Create Natural Light for Close-Up Photography
In some cases the type of natural light you have isn’t the one you want for your close-up subject or your message. This is nothing to worry about, so long as you’re prepared with field lighting equipment.
Natural light is a readily available source that’s free, reliable, and beautiful. Too bad you can’t always rely on the sun or the weather to do exactly what you want. There are some tips and tricks that professional macro and close-up photographers use to manipulate, enhance, and redefine natural light so it works best for you.
Redirecting direct sun
If the sun is out and shining, but it’s coming from the wrong direction for your subject (often the problem in the middle of the day when it sits high in the sky), you might need to block the sun from your subject and create a more flattering direction for it.
In this case, you need at least two pieces of equipment to redirect the sun: a piece of cardboard or foam core (known as a black flag, or a gobo) to block the sun from your scene and a reflective surface to bounce sunlight back into your scene.
If you’re lucky enough to have a friend to help out, that person can hold the black flag and reflector in place. If not, you have to use grip to hold these materials in position. If you’re by yourself and have no grip to work with, then a third option is to set your camera’s 10-second timer and handhold the two items in place.
You can use this same method (without having to block the sunlight from your subject) when your subject is positioned in open shade and you want to get some sunlight on it.
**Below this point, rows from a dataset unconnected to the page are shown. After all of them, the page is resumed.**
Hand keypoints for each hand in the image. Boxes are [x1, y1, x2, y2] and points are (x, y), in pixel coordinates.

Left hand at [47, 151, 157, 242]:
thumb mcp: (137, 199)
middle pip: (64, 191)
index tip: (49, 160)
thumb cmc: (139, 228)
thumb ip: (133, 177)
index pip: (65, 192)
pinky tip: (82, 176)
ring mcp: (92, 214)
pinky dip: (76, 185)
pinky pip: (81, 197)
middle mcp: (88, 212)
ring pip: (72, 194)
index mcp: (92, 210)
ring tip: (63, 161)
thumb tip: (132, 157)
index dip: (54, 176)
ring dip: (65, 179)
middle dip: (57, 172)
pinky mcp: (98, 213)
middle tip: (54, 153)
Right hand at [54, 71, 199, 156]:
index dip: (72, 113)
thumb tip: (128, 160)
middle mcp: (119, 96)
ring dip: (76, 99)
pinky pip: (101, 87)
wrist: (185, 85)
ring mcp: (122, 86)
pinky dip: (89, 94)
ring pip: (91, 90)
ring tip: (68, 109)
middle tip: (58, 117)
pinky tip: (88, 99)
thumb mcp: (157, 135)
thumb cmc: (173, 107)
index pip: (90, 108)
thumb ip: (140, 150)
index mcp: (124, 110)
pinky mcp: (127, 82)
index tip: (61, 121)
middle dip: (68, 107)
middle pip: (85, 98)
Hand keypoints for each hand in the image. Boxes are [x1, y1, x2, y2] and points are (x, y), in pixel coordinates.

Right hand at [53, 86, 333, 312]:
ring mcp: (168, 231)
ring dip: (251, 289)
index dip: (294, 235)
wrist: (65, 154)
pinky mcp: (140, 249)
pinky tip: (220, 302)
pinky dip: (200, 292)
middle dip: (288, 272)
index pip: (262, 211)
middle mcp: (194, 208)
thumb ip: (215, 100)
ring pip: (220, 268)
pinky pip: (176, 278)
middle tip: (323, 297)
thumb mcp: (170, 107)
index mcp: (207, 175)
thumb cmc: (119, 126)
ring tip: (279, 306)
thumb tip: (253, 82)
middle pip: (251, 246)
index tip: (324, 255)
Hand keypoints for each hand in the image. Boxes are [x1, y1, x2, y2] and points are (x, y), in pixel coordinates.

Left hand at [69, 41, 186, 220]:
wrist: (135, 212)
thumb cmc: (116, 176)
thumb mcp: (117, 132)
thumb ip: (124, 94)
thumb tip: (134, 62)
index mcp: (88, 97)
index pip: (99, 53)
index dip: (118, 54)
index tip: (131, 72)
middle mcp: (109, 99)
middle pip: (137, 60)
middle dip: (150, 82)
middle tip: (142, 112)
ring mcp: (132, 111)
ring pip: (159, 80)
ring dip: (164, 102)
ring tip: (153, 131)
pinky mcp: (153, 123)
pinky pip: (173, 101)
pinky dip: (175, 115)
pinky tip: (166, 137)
Creating a softer light without waiting for clouds
Clouds have a knack for coming when you don’t want them and disappearing when you need them. In some parts of the world the weather may be fairly predictable, but even so, a professional never relies on the weather unless it’s absolutely necessary.
To photograph a subject in soft, diffused light, you should never have to wait for the clouds. If the sun is out and shining, place a diffusion scrim between the sun and your subject to soften the light. In macro and close-up photography a small scrim will suffice.
Diffusion materials come in a variety of strengths, enabling you to determine the quality and intensity of your light. A scrim with a thicker cloth produces a less intense and softer light, while a scrim with a thinner cloth produces a brighter and less diffused light.